The long-term consequences for the UK of such a failure would be unthinkable.

Conclusion

So we have seen that there was a huge improvement under the last Labour government, that they did not get everything right, but that they did address the most important issues – the big picture.

So what should we do now?

Joined up government

We saw that getting the big picture right was key last time, and it will be even more essential this time. Countries like China and Singapore have departments which produce integrated long-term plans for their countries, using a range of systems thinking and other techniques to assess the trade-offs involved. They have been remarkably successful in achieving their aims. Every major business has a strategy department. The UK, however, does not have  a department responsible for  making sure that we think long-term and keep the big picture in mind. So a first step should be the creation of a Department for National Strategy. Importantly, this should not be part of the Treasury.

Learning from what works

And of course, as we have argued repeatedly, we should learn from what works. This is intellectually obvious, but politically difficult, because it means accepting that not everything did work. But there are ways of doing it. We are used to the idea of evidence-based medicine; now we need evidence-based policy.

Determination to succeed

Most importantly, when failure is not an option, governments find ways to succeed. Even if that means scrapping what had been ‘red lines.’

Before the Second World war, the idea of a British government introducing a compulsory lending scheme, driving debt up to over 250% of GDP, and introducing a top rate of income tax of over 90% would have been inconceivable. But after Churchill’s famous “we shall never surrender” speech, the question was no longer, can we afford to win the war? but how shall we pay for it? Without taking these actions, it is unlikely that Britain would have held out against the axis powers.

After the Second World War, Attlee’s government would have had plenty of excuses for non-delivery: nevertheless in 1948, at a time when the ratio of government debt to GDP was still over 200%, Attlee’s government founded the NHS. Also in 1948, it passed the National Assistance Act, which abolished the poor law system and established a social safety net to protect the poorest and most vulnerable. Attlee could have said, “I love this Beveridge report, but right now it is simply unaffordable” – instead he committed to delivering it and with it, the most successful period of our economic history. Without this, the conditions of the poorest and most vulnerable in the UK would today be at best like the poorest in the US – and probably worse.

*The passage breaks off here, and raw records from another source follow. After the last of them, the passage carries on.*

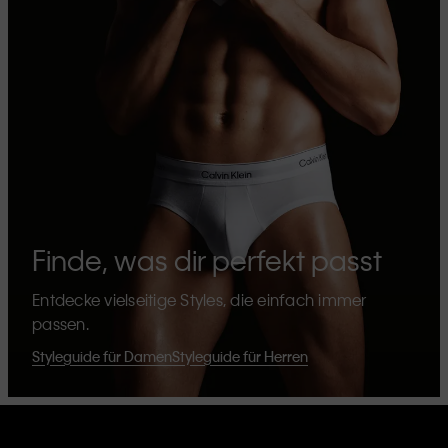
Finde, was dir perfekt passt
Entdecke vielseitige Styles, die einfach immer
passen.
Styleguide für Damen
Styleguide für Herren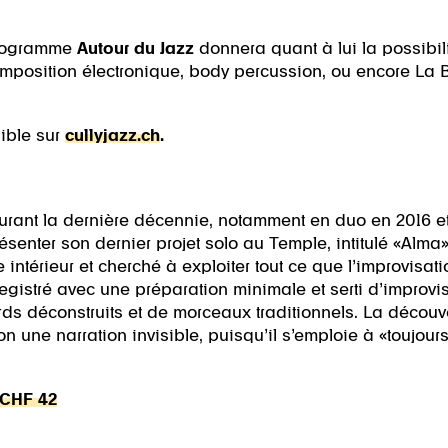
 programme
Autour du Jazz
donnera quant à lui la possibili
mposition électronique, body percussion, ou encore La B
ible sur
cullyjazz.ch
.
durant la dernière décennie, notamment en duo en 2016 et
enter son dernier projet solo au Temple, intitulé «Alma».
ntérieur et cherché à exploiter tout ce que l’improvisatio
egistré avec une préparation minimale et serti d’improvi
s déconstruits et de morceaux traditionnels. La découve
n une narration invisible, puisqu’il s’emploie à «toujours
, CHF 42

Although the Johnson/Sunak government handled the pandemic badly, they got at least one thing right. Once ministers understood that without a lockdown, hundreds of thousands of UK citizens would die needlessly, they found a way to fund a furlough scheme. At that time government debt stood at around 85% of GDP. From Cameron onwards, Prime Ministers had been arguing that such debt was dangerously high and there was “no magic money tree,” so there was no way of funding UK public services adequately. Surely, then, it would be impossible suddenly to find a spare £70 billion to pay for a furlough scheme? In fact, no: the UK became the first country to use money creation by its central bank to finance the scheme directly.

All those governments did extraordinary things in the face of exceptional crises.

More recently, in the US, the Biden government also faced an extraordinary threat, and it tried to relieve the US cost-of-living crisis and uphold the rule of law, but only within the normal conventions of politics; it took no extraordinary action – and now we see the consequences.

Extraordinary challenges demand extraordinary responses. We face extraordinary challenges. We should model our thinking and actions on Attlee, not Biden.

Thank you. I’m sure you’ve all got lots of questions!